Saved data entries:
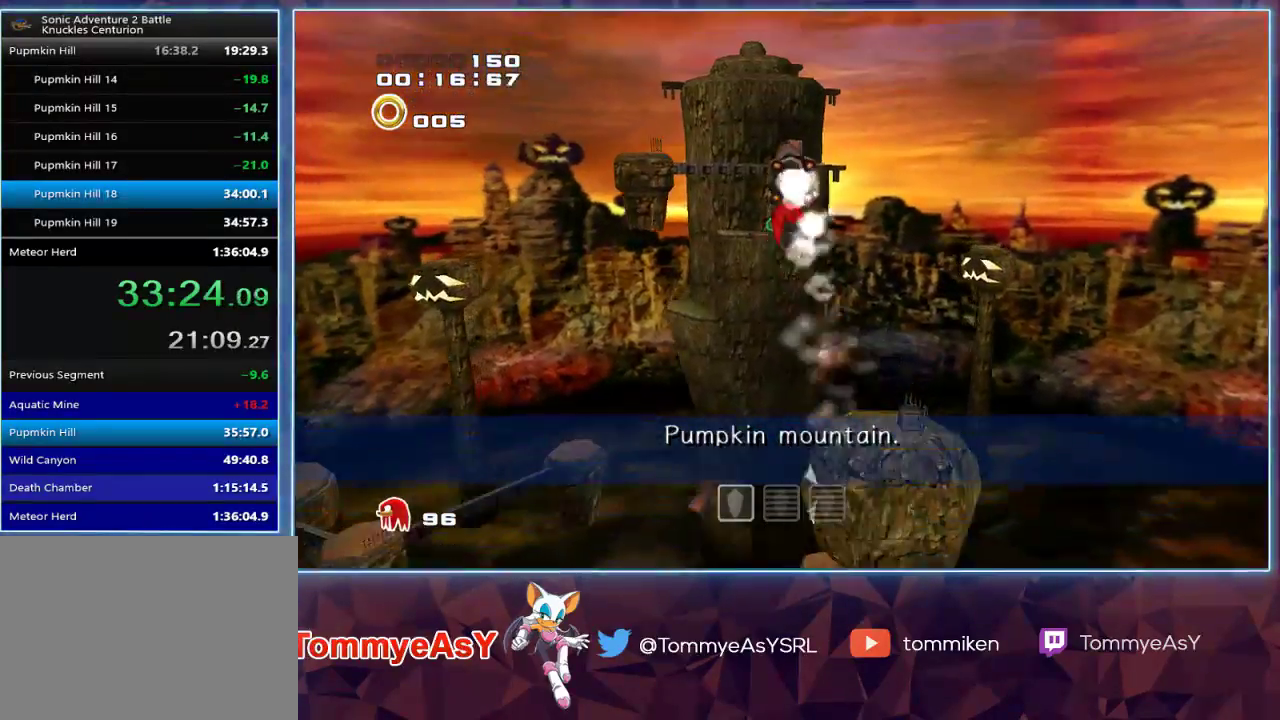
{"buttons": [], "left_stick": "center", "right_stick": "center", "events": []}
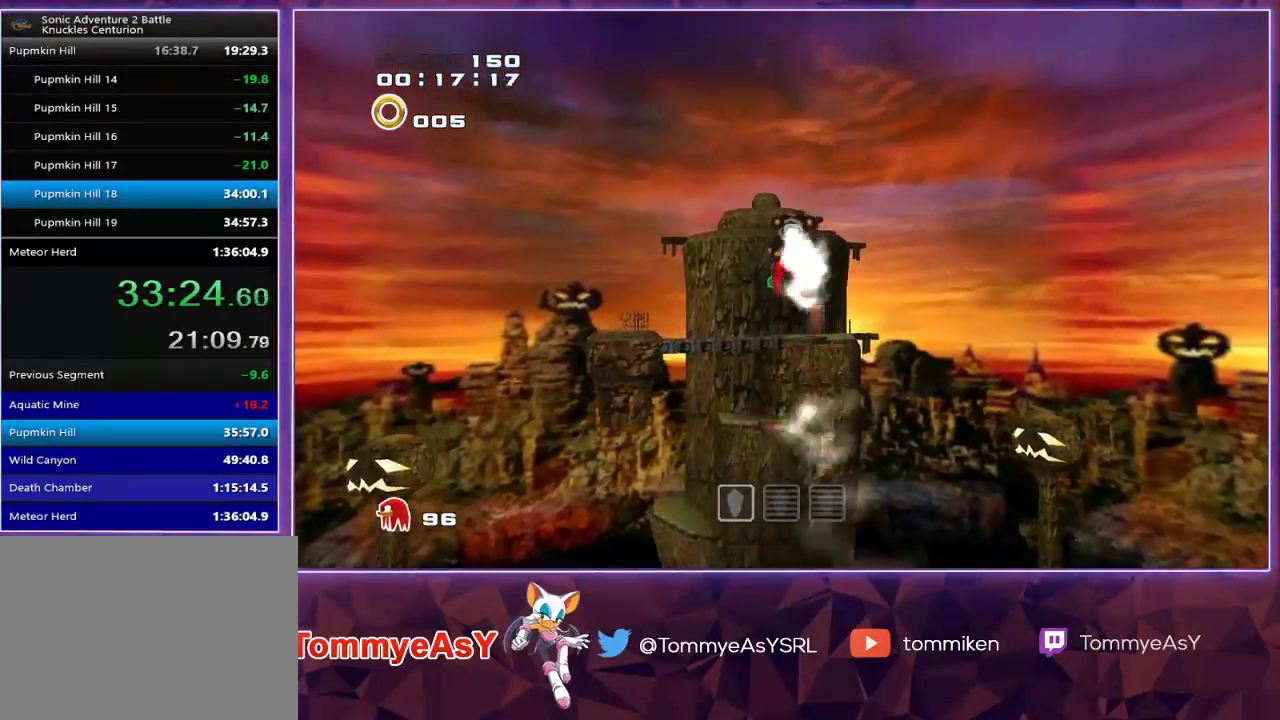
{"buttons": [], "left_stick": "center", "right_stick": "center", "events": []}
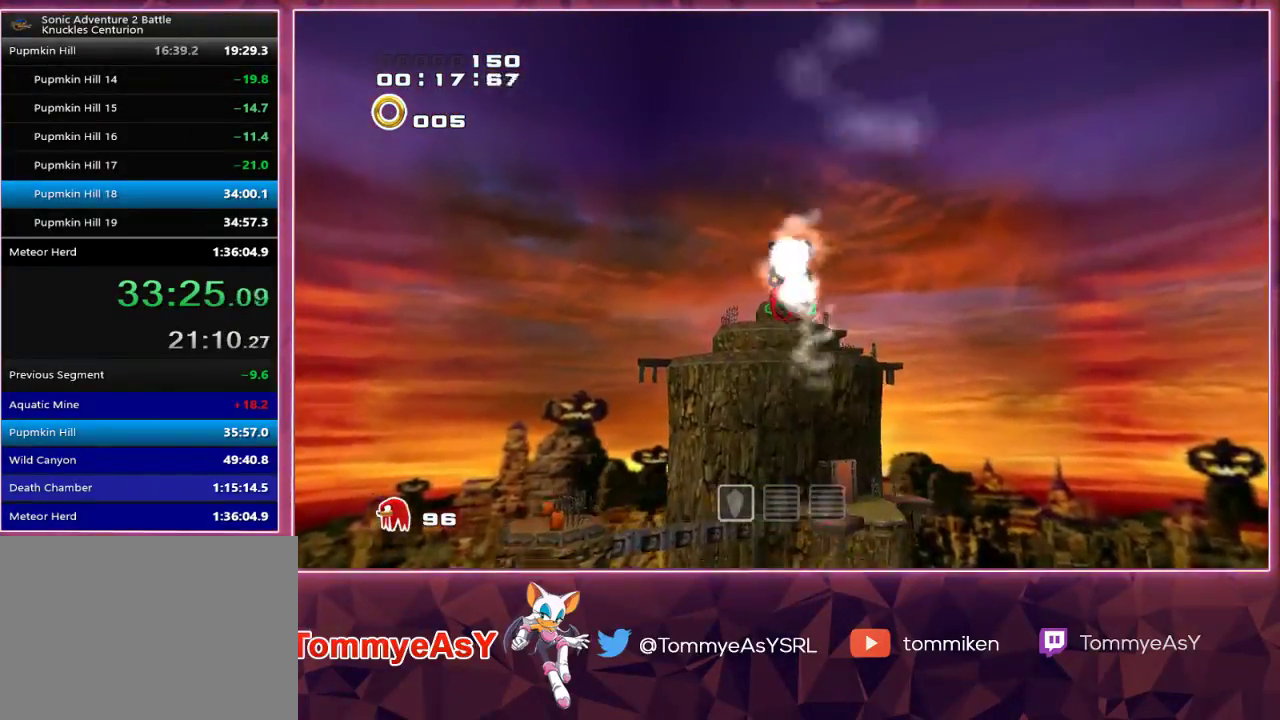
{"buttons": [], "left_stick": "right", "right_stick": "center", "events": [[500, "left_stick", "right"]]}
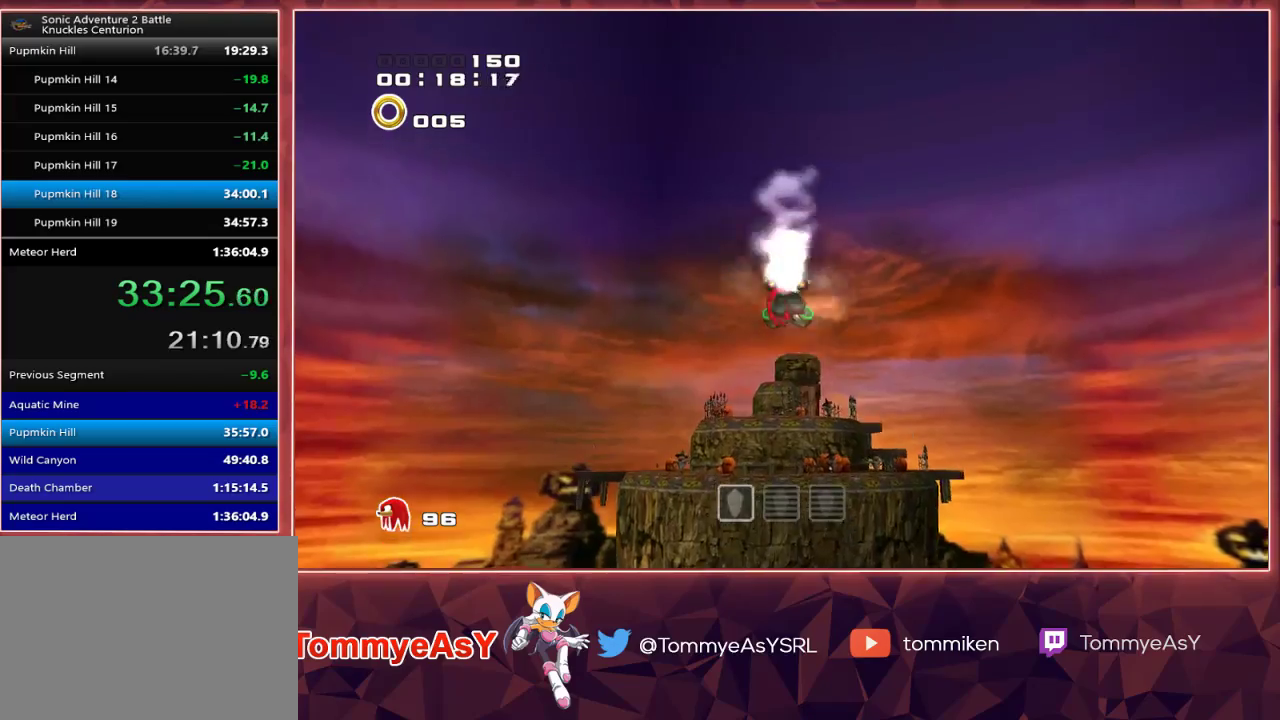
{"buttons": [], "left_stick": "right", "right_stick": "center", "events": []}
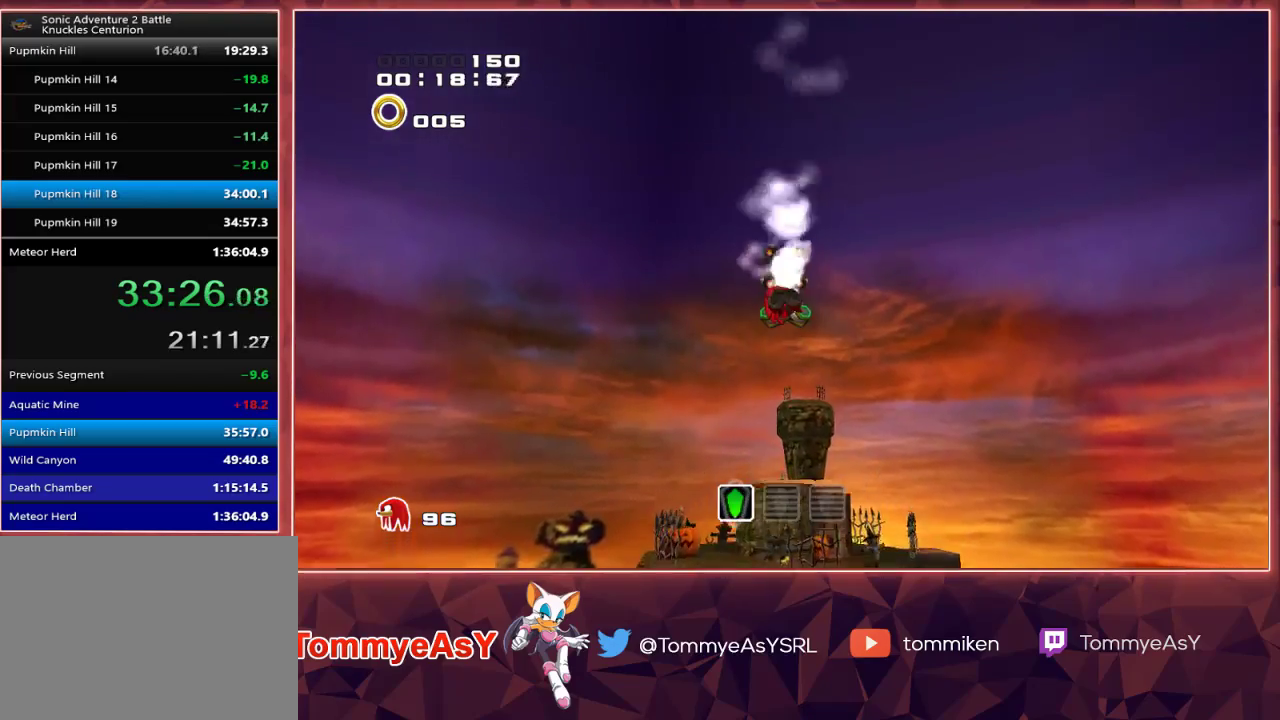
{"buttons": [], "left_stick": "right", "right_stick": "center", "events": []}
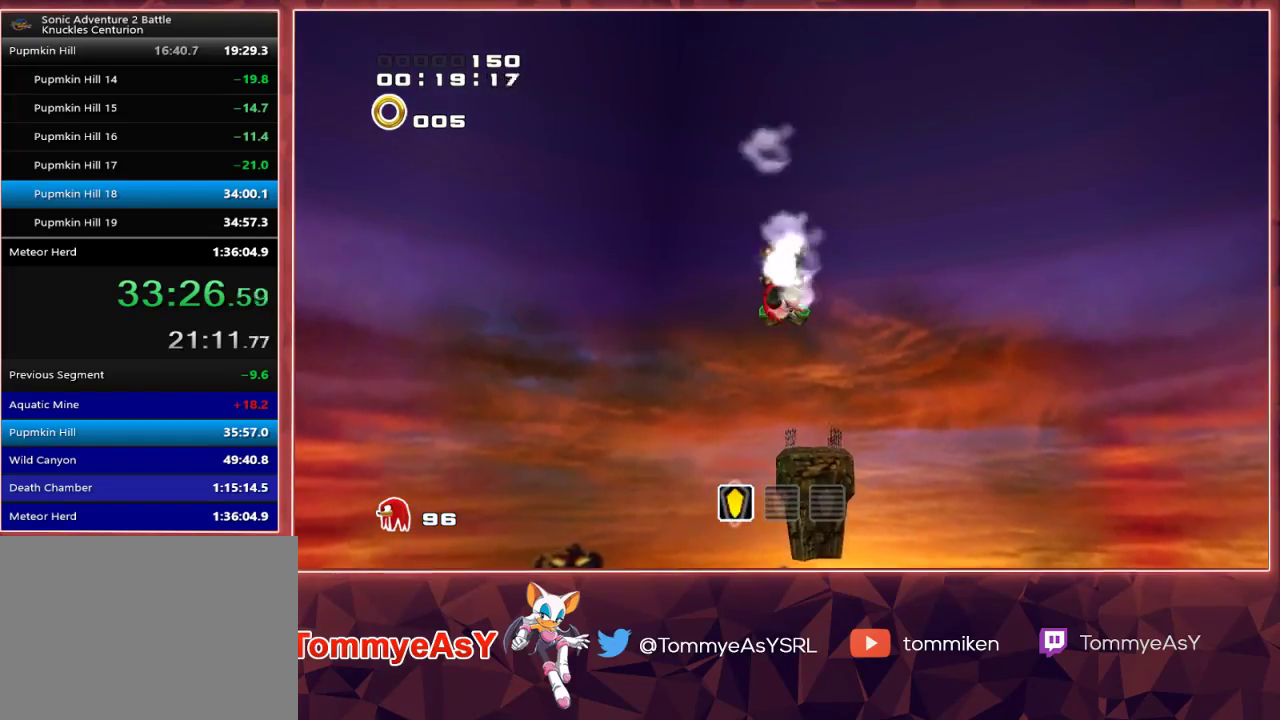
{"buttons": ["CIRCLE"], "left_stick": "right", "right_stick": "center", "events": [[417, "CROSS", "down"], [450, "CIRCLE", "down"], [450, "CROSS", "up"]]}
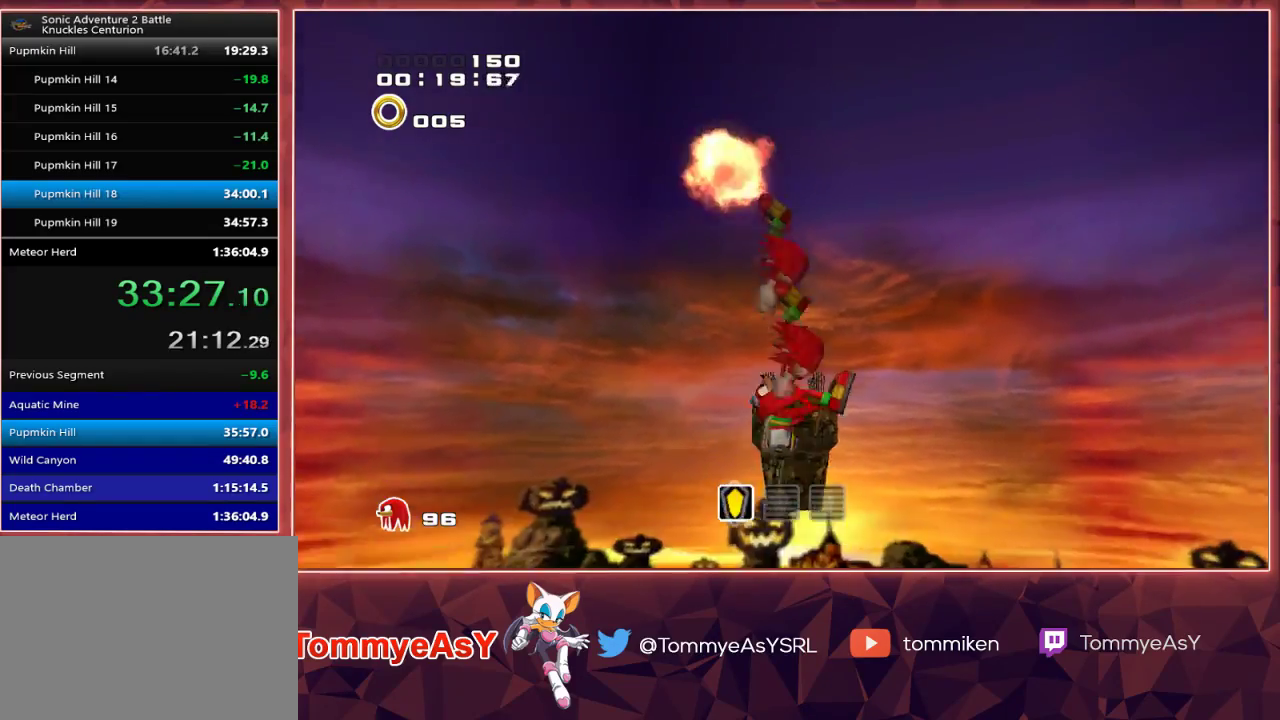
{"buttons": [], "left_stick": "right", "right_stick": "center", "events": [[17, "CIRCLE", "up"], [317, "CROSS", "down"], [433, "CROSS", "up"]]}
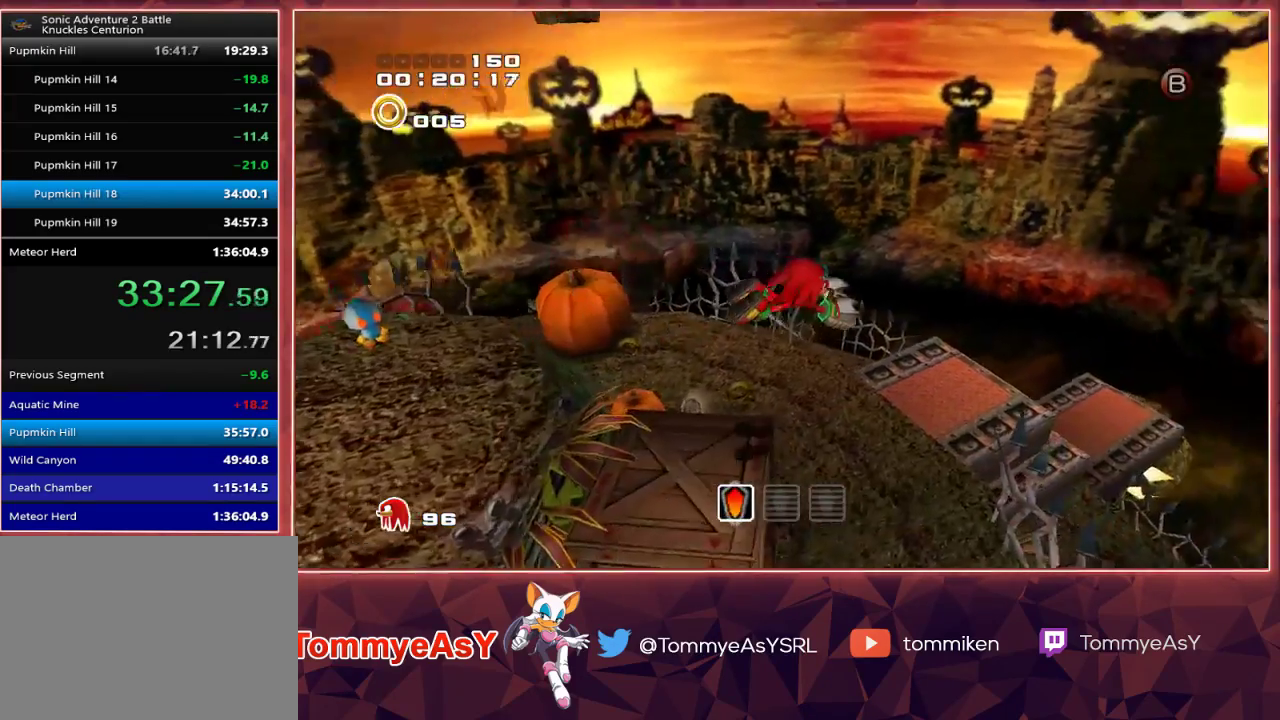
{"buttons": [], "left_stick": "center", "right_stick": "center", "events": [[83, "left_stick", "up"], [167, "left_stick", "left"], [233, "left_stick", "down-left"], [433, "left_stick", "center"]]}
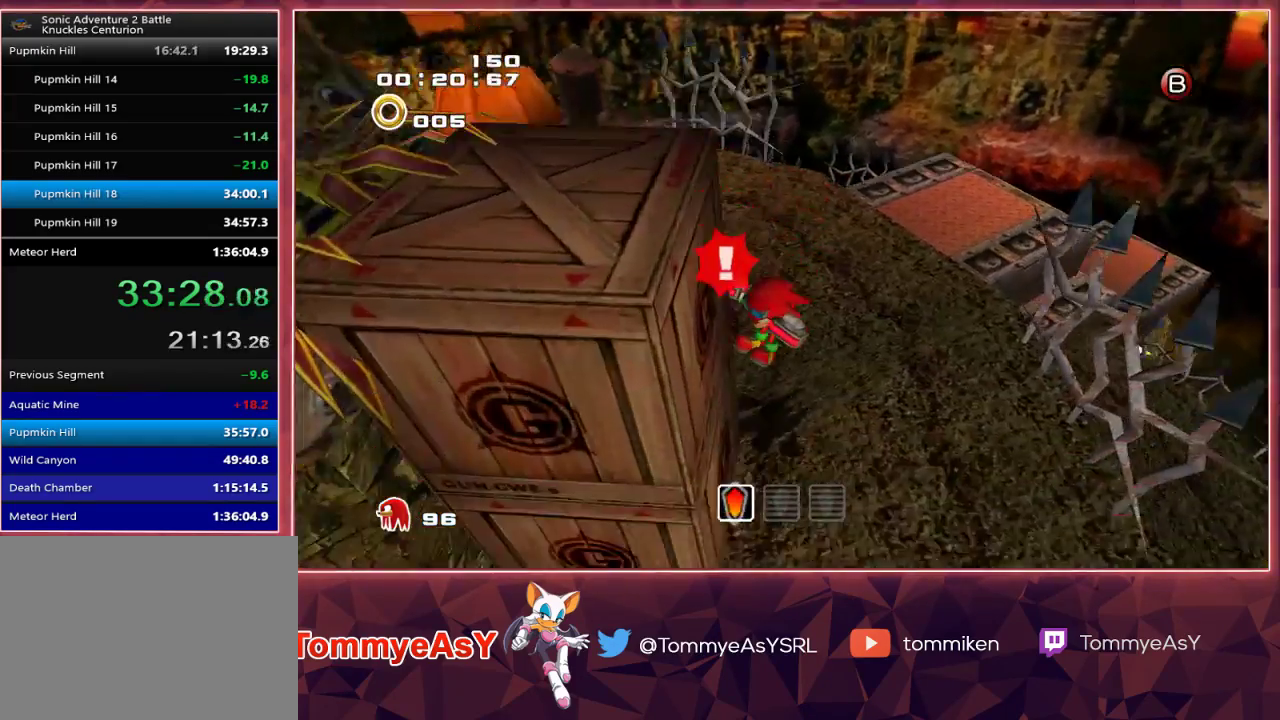
{"buttons": [], "left_stick": "center", "right_stick": "center", "events": [[217, "SQUARE", "down"], [317, "SQUARE", "up"], [367, "SQUARE", "down"], [500, "SQUARE", "up"]]}
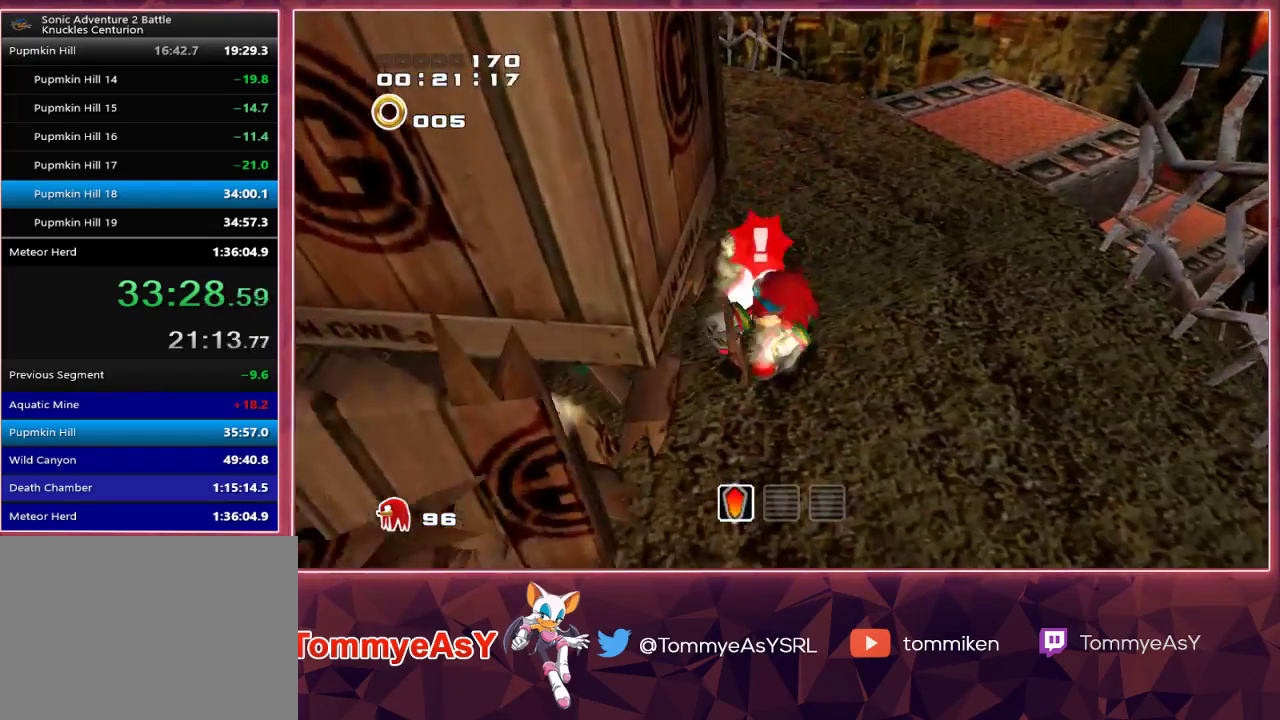
{"buttons": [], "left_stick": "left", "right_stick": "center", "events": [[50, "SQUARE", "down"], [167, "SQUARE", "up"], [167, "left_stick", "left"]]}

Task:
Would you restate all of the data above word for word, omitting the pictures?

Exercise output:
{"buttons": [], "left_stick": "center", "right_stick": "center", "events": []}
{"buttons": [], "left_stick": "center", "right_stick": "center", "events": []}
{"buttons": [], "left_stick": "right", "right_stick": "center", "events": [[500, "left_stick", "right"]]}
{"buttons": [], "left_stick": "right", "right_stick": "center", "events": []}
{"buttons": [], "left_stick": "right", "right_stick": "center", "events": []}
{"buttons": ["CIRCLE"], "left_stick": "right", "right_stick": "center", "events": [[417, "CROSS", "down"], [450, "CIRCLE", "down"], [450, "CROSS", "up"]]}
{"buttons": [], "left_stick": "right", "right_stick": "center", "events": [[17, "CIRCLE", "up"], [317, "CROSS", "down"], [433, "CROSS", "up"]]}
{"buttons": [], "left_stick": "center", "right_stick": "center", "events": [[83, "left_stick", "up"], [167, "left_stick", "left"], [233, "left_stick", "down-left"], [433, "left_stick", "center"]]}
{"buttons": [], "left_stick": "center", "right_stick": "center", "events": [[217, "SQUARE", "down"], [317, "SQUARE", "up"], [367, "SQUARE", "down"], [500, "SQUARE", "up"]]}
{"buttons": [], "left_stick": "left", "right_stick": "center", "events": [[50, "SQUARE", "down"], [167, "SQUARE", "up"], [167, "left_stick", "left"]]}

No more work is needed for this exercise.